Try it:
Can you rewrite the text lines in the data below as a JSON list of strings, one string per line, skipping blank lines and leaving out the pictures?

Exercise input:
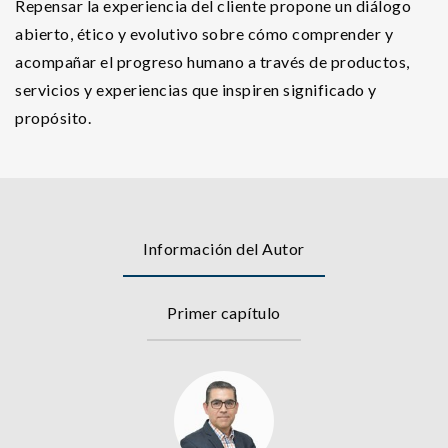
Repensar la experiencia del cliente propone un diálogo
abierto, ético y evolutivo sobre cómo comprender y
acompañar el progreso humano a través de productos,
servicios y experiencias que inspiren significado y
propósito.
Información del Autor
Primer capítulo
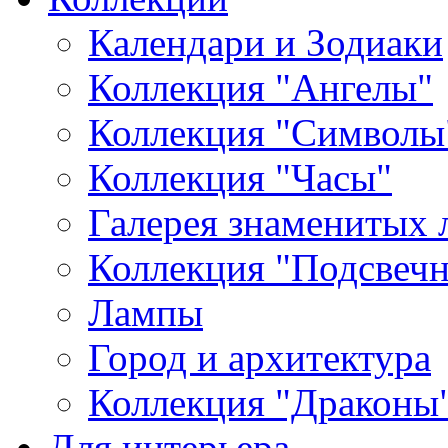
Календари и Зодиаки
Коллекция "Ангелы"
Коллекция "Символы
Коллекция "Часы"
Галерея знаменитых 
Коллекция "Подсвеч
Лампы
Город и архитектура
Коллекция "Драконы
Для интерьера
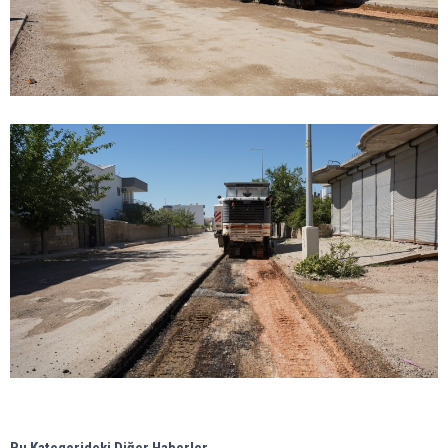
Bu Kategorideki Diğer Haberler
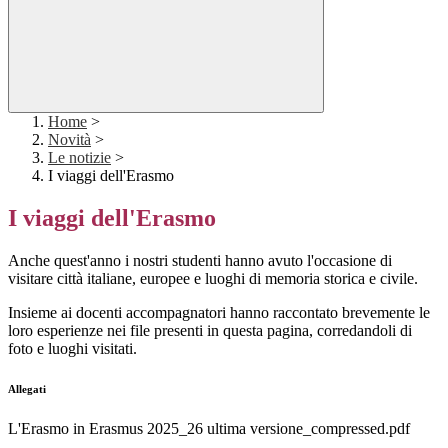
Home
>
Novità
>
Le notizie
>
I viaggi dell'Erasmo
I viaggi dell'Erasmo
Anche quest'anno i nostri studenti hanno avuto l'occasione di
visitare città italiane, europee e luoghi di memoria storica e civile.
Insieme ai docenti accompagnatori hanno raccontato brevemente le
loro esperienze nei file presenti in questa pagina, corredandoli di
foto e luoghi visitati.
Allegati
L'Erasmo in Erasmus 2025_26 ultima versione_compressed.pdf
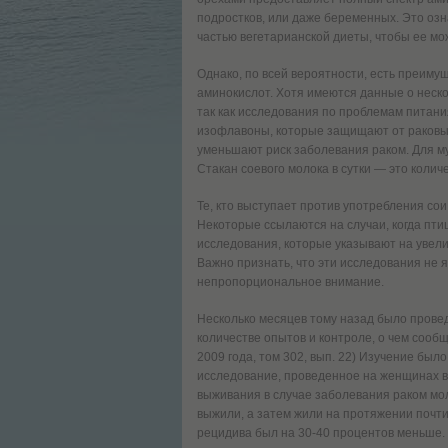
подростков, или даже беременных. Это озн
частью вегетарианской диеты, чтобы ее мо
Однако, по всей вероятности, есть преиму
аминокислот. Хотя имеются данные о неско
так как исследования по проблемам питания
изофлавоны, которые защищают от раковы
уменьшают риск заболевания раком. Для му
Стакан соевого молока в сутки — это коли
Те, кто выступает против употребления со
Некоторые ссылаются на случаи, когда пти
исследования, которые указывают на увел
Важно признать, что эти исследования не 
непропорциональное внимание.
Несколько месяцев тому назад было прове
количестве опытов и контроле, о чем сооб
2009 года, том 302, вып. 22) Изучение бы
исследование, проведенное на женщинах в 
выживания в случае заболевания раком мо
выжили, а затем жили на протяжении почти 
рецидива был на 30-40 процентов меньше.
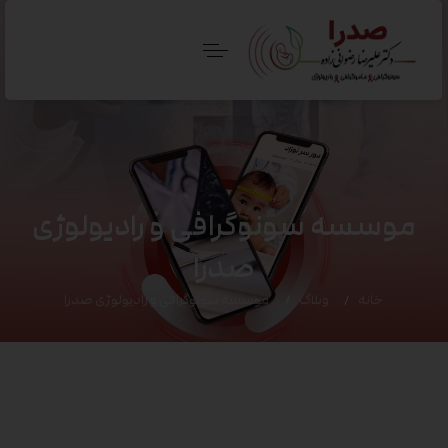
موسسه سونوگرافی و رادیولوژی
صدرا
خانه
وبلاگ
موسسه سونوگرافی و رادیولوژی صدرا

Reply to the task:
[
  "Repensar la experiencia del cliente propone un diálogo",
  "abierto, ético y evolutivo sobre cómo comprender y",
  "acompañar el progreso humano a través de productos,",
  "servicios y experiencias que inspiren significado y",
  "propósito.",
  "Información del Autor",
  "Primer capítulo",
  "Календари и Зодиаки",
  "Коллекция \"Ангелы\"",
  "Коллекция \"Символы",
  "Коллекция \"Часы\"",
  "Галерея знаменитых ",
  "Коллекция \"Подсвеч",
  "Лампы",
  "Город и архитектура",
  "Коллекция \"Драконы",
  "Для интерьера",
  "Bu Kategorideki Diğer Haberler",
  "Home",
  ">",
  "Novità",
  ">",
  "Le notizie",
  ">",
  "I viaggi dell'Erasmo",
  "I viaggi dell'Erasmo",
  "Anche quest'anno i nostri studenti hanno avuto l'occasione di",
  "visitare città italiane, europee e luoghi di memoria storica e civile.",
  "Insieme ai docenti accompagnatori hanno raccontato brevemente le",
  "loro esperienze nei file presenti in questa pagina, corredandoli di",
  "foto e luoghi visitati.",
  "Allegati",
  "L'Erasmo in Erasmus 2025_26 ultima versione_compressed.pdf",
  "подростков, или даже беременных. Это озн",
  "частью вегетарианской диеты, чтобы ее мо",
  "Однако, по всей вероятности, есть преиму",
  "аминокислот. Хотя имеются данные о неско",
  "так как исследования по проблемам питания",
  "изофлавоны, которые защищают от раковы",
  "уменьшают риск заболевания раком. Для му",
  "Стакан соевого молока в сутки — это коли",
  "Те, кто выступает против употребления со",
  "Некоторые ссылаются на случаи, когда пти",
  "исследования, которые указывают на увел",
  "Важно признать, что эти исследования не ",
  "непропорциональное внимание.",
  "Несколько месяцев тому назад было прове",
  "количестве опытов и контроле, о чем сооб",
  "2009 года, том 302, вып. 22) Изучение бы",
  "исследование, проведенное на женщинах в ",
  "выживания в случае заболевания раком мо",
  "выжили, а затем жили на протяжении почти ",
  "рецидива был на 30-40 процентов меньше.",
  "موسسه سونوگرافی و رادیولوژی",
  "صدرا",
  "خانه",
  "وبلاگ",
  "موسسه سونوگرافی و رادیولوژی صدرا"
]